Jade (玉, Yù in pinyin) has been the most representative mineral for China during ages. Like with tea (as explained in an earlier article), Chinese society created strong ties with this mineral that last even today.
Chinese love jade not only for its appearance, but also because the cultural, social meaning and values bounded to it: emperors wore it as symbol of power, medics prescribed it as medicine to prevent fatigue and decay (that’s why some high-class officials had a mortuary jade suit), among other protective and mystic attributes. Even Confucius mentioned it, saying there were 11 dé (virtues) represented in jade.
Long story short, there’s so much added value on jade in the Chinese culture that nowadays
Following this tradition, Hong Kong has its own Jade Market, around the junction of Kansu and Battery streets, in Kowloon‘s area. It is also close to Jordan and Yau Ma Tei MTR stations, where there is a series of typical mazes and narrow alleys, laden with street markets and shopping posts.
In fact, it is not a single spot, but it is divided between two warehouses, which together make the market, so as we were in Hong Kong, we decided to pay a visit to it, as it is featured in all the tourist guides and maps… and this is the only kind of people you’ll find there: tourists. Duh.

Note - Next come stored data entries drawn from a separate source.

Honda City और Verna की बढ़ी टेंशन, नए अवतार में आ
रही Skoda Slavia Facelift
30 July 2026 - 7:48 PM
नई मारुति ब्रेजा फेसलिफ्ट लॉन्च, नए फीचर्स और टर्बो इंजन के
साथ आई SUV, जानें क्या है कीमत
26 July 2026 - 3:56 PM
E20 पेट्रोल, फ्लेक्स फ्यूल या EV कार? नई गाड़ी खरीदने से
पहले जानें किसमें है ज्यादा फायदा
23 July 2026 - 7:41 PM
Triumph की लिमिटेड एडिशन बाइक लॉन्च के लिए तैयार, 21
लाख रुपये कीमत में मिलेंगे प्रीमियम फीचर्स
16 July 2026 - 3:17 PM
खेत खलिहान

First of all, everything in there is a jade imitation, grade C stones. No matter how hard they pretend or try to convince you of the opposite. They use a vast array of materials (overall, different kind of plastics, crystals and stones) and techniques to fake jade, and they are really good at it. Hong Kong’s jade markets used to sell quality to residents, as a dealer explained us, but as big-name jewelry brands and mainland corporations took over, now they were relegated to a mere trinket shop, selling imitations and Chinese memorabilia to thrive on.
Despite being impossible to acquire real jade there, it is a colorful and beautiful place to visit and get lost while trying not to buy anything!
Part of the second warehouse is used for purposes not related to jade or any sale, there we even found an old accountant using a Chinese abacus, the suanpan.